MT forké
C’est le risque quand on passe au modèle Open Source et que l’on se sépare de développeurs … Bienvenue donc à Melody.
In my opinion, the key benefit is that Melody will be developed completely by the community, with no direct ties to a commercial for-profit enterprise. While core MT has been open source licensed, the product planning process and much (but not all) of the discussion, prioritization, and release planning and scheduling were closed to those outside of Six Apart. Six Apart also acted as a gatekeeper to code contributions, with final say over what made into the final product. Both of these may be common for open source projects lead by commercial entities, and are fair enough — Six Apart is a business and like any business they can and should make decisions based on the commercial interests of the company. But for the community of developers, consultants, and users, this didn’t feel very open, at least in my opinion. The feature roadmap was being driven internally at Six Apart, not in a collaborative way with the community at large. [This is not to say that Six Apart did not listen to feature suggestions of the community — many of the features added to the product were in response to community requests] The reality, I think, is that the internal business objectives that informed the development and product planning process are not fully aligned with the objectives of the broader community. This is an unavoidable reality, there is no right or wrong here, only different contexts and thus different perspectives and goals. For these reasons, I think many developers and end-users shied away from Movable Type — despite the open source license, the product was controlled by a single for-profit company, and the ability of the external community to contribute and collaborate was limited. [Mark Carey: “Open Melody: Movable Type Forked”.]

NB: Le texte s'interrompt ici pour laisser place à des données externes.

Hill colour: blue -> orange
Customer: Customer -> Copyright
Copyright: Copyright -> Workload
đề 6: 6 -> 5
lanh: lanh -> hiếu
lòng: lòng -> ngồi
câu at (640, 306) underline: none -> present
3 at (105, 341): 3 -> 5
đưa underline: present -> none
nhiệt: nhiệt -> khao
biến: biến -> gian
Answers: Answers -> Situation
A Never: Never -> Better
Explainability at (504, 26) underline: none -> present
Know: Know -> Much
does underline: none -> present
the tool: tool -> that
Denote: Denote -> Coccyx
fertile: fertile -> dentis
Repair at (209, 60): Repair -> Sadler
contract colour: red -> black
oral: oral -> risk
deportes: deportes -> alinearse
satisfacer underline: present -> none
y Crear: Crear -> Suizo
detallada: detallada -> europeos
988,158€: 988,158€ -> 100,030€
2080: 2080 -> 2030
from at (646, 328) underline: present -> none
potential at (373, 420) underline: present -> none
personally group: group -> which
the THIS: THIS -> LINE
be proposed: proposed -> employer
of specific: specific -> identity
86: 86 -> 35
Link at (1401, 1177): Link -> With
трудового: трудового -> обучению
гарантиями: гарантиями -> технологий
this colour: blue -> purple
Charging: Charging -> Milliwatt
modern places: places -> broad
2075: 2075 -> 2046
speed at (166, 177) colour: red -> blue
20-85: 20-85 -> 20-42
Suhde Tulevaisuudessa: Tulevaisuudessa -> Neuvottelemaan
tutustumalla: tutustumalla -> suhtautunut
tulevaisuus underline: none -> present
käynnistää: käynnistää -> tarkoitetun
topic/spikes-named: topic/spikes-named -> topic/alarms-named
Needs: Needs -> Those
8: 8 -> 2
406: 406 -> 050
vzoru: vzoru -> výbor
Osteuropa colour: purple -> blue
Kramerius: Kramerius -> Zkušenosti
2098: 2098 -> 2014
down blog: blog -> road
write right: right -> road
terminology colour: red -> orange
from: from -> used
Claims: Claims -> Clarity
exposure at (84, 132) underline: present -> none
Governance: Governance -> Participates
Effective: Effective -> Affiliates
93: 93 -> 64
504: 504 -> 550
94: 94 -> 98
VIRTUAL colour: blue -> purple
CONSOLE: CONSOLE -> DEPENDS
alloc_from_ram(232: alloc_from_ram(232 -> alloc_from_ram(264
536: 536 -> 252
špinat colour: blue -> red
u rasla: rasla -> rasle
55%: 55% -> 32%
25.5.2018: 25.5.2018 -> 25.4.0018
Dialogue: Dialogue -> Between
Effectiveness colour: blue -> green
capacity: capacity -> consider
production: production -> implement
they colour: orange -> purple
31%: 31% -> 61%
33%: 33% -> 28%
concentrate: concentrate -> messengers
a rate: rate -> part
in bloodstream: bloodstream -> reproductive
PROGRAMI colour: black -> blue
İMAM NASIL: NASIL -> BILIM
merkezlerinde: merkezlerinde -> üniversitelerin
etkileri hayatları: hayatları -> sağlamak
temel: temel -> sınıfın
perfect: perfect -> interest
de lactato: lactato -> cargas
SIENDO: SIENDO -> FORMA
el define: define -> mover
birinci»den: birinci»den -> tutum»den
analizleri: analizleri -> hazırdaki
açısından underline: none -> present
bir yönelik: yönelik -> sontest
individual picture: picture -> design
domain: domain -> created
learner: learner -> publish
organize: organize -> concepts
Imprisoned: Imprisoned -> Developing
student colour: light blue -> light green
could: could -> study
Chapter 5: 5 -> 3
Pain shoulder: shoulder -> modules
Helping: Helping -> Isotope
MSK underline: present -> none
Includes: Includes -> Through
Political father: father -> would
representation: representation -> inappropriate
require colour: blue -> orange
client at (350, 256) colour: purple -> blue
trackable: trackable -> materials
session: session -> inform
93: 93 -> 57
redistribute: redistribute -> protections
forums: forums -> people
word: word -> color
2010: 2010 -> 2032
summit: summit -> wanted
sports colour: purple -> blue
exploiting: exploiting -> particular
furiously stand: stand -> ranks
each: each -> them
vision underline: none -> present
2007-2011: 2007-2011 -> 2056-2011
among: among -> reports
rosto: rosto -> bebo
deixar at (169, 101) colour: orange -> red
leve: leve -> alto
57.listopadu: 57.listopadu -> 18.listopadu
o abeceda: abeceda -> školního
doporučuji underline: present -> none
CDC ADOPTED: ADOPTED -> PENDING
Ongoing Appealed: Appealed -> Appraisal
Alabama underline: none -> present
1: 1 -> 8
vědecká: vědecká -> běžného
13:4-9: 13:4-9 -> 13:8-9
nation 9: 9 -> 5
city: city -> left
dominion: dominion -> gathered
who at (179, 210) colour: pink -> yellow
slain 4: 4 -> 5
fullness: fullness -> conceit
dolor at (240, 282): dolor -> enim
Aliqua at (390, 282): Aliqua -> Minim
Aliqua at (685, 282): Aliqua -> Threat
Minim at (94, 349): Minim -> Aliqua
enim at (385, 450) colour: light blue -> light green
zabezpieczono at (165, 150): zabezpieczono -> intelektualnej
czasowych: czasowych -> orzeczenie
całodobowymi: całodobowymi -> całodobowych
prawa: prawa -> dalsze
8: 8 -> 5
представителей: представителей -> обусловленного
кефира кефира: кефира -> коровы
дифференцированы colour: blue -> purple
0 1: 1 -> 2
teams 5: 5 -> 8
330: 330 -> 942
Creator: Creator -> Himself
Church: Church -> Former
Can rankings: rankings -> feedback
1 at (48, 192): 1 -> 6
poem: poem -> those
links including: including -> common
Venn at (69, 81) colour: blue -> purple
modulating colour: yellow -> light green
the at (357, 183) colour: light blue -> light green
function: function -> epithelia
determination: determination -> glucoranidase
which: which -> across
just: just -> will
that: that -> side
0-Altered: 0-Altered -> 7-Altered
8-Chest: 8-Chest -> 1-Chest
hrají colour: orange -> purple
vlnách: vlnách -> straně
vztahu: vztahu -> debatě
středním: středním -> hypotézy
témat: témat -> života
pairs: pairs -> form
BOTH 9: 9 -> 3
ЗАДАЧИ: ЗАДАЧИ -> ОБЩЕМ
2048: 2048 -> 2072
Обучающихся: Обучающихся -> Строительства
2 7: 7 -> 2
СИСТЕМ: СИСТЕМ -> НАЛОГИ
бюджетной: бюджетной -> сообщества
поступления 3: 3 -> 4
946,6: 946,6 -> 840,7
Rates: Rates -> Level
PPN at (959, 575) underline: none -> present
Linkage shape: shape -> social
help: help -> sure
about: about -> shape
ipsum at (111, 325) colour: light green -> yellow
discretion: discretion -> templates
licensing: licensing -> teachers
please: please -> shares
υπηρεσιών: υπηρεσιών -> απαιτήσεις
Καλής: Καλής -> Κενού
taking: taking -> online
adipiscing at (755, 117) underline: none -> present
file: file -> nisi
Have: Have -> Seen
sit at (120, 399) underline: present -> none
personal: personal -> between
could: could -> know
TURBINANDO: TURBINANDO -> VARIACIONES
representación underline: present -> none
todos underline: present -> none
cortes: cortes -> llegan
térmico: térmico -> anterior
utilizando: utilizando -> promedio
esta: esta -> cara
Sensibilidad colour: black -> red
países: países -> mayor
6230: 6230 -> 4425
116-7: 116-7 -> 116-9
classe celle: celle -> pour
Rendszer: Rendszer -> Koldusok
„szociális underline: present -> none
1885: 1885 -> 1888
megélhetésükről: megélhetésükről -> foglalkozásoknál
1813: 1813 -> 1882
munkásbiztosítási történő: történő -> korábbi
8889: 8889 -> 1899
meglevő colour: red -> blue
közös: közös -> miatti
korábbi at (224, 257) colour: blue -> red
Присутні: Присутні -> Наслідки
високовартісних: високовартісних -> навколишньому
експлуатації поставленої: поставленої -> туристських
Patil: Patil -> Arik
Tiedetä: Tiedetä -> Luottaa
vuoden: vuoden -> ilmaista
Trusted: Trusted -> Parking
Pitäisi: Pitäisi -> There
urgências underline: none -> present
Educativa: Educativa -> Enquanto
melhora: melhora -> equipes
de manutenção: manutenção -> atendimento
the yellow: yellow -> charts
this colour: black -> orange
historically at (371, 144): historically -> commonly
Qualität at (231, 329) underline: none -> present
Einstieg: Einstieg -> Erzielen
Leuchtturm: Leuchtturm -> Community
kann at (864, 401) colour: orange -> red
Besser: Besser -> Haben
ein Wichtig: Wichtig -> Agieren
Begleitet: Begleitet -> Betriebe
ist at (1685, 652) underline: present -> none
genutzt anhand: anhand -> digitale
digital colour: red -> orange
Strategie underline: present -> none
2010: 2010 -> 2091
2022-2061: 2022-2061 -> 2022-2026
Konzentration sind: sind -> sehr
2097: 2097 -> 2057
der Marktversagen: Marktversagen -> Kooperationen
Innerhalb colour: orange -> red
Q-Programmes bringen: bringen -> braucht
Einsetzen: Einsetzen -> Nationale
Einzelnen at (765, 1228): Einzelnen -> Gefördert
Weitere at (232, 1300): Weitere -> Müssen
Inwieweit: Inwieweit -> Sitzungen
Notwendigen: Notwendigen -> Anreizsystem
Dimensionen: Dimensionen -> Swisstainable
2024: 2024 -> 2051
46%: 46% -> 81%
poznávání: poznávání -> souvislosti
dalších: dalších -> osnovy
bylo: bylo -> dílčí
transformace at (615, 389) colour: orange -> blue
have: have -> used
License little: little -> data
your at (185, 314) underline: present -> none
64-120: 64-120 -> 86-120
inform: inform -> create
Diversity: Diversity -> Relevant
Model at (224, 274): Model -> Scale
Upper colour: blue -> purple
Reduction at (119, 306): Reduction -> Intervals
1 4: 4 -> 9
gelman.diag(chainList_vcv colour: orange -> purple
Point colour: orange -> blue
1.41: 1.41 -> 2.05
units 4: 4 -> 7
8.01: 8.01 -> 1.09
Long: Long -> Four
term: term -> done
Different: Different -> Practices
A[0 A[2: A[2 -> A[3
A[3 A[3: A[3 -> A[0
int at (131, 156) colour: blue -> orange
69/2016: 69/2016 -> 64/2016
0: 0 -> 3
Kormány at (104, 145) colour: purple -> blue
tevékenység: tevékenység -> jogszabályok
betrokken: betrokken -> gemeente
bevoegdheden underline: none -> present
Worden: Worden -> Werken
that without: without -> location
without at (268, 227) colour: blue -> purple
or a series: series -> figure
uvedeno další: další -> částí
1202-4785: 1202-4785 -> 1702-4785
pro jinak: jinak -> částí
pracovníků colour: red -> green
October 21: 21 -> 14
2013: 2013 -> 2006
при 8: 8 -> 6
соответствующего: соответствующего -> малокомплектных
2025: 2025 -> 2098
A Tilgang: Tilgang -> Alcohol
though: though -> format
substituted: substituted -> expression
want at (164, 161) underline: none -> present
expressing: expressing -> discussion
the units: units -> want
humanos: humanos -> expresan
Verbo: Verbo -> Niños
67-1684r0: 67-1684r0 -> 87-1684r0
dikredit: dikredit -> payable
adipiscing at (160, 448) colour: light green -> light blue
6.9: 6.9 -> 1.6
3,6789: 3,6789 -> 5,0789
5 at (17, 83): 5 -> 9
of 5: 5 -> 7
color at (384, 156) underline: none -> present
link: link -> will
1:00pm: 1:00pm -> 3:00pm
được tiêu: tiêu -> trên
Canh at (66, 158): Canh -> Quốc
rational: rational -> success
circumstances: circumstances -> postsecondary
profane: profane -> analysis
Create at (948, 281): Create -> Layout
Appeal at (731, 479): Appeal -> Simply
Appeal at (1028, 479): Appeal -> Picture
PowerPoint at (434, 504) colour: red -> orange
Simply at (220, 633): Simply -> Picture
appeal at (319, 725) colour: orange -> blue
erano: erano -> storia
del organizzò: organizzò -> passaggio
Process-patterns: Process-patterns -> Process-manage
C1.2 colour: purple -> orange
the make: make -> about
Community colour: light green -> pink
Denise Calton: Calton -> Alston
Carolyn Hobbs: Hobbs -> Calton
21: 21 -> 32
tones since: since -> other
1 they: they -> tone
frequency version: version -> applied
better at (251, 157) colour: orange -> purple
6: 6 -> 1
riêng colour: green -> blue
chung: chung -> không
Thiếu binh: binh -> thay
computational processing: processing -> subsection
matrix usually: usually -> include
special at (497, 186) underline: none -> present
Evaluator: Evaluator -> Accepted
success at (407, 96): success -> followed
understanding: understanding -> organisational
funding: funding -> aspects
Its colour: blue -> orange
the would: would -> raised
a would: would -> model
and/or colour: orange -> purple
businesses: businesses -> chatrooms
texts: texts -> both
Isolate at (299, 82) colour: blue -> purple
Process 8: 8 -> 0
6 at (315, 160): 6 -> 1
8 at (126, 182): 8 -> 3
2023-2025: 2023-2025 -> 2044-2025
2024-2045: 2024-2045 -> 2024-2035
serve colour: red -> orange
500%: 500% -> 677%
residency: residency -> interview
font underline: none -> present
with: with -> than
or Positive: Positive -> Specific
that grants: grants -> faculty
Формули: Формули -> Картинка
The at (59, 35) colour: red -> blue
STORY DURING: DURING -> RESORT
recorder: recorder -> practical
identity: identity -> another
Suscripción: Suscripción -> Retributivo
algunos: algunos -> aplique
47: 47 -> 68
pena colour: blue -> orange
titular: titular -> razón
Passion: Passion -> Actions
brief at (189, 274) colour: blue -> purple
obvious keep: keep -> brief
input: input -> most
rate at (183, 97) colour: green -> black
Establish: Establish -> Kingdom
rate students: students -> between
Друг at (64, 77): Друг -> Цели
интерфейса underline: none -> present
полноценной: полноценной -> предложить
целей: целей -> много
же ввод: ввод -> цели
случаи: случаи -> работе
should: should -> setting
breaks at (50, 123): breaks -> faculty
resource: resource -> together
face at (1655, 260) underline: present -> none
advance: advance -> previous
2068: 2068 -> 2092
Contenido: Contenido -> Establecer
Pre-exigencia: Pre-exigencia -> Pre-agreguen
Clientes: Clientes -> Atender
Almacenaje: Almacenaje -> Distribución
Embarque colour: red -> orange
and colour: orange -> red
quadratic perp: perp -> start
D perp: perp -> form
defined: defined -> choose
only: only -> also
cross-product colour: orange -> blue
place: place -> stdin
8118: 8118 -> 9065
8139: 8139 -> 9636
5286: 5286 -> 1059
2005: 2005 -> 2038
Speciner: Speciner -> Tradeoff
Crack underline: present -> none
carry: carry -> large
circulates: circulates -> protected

My own vision for Melody is a code base that’s very focused on publishing and content management, with all the infrastructure outsourced to CPAN modules that are well-written, well-documented, and well-tested. The collaboration between Melody and CPAN would be a two-way code flow. While there are more CPAN modules that Melody could make use of, there are number of pieces of Melody which should be packaged as independent modules on their own and released to CPAN. [Mark Stosberg: “Movable Type fork is an opportunity to harness CPAN”.]
Version α dans les prochains jours, 1.0 prévue pour cet automne. Il n’y a plus qu’à attendre l’arrivée de Nelson.
Blah ? Touitter !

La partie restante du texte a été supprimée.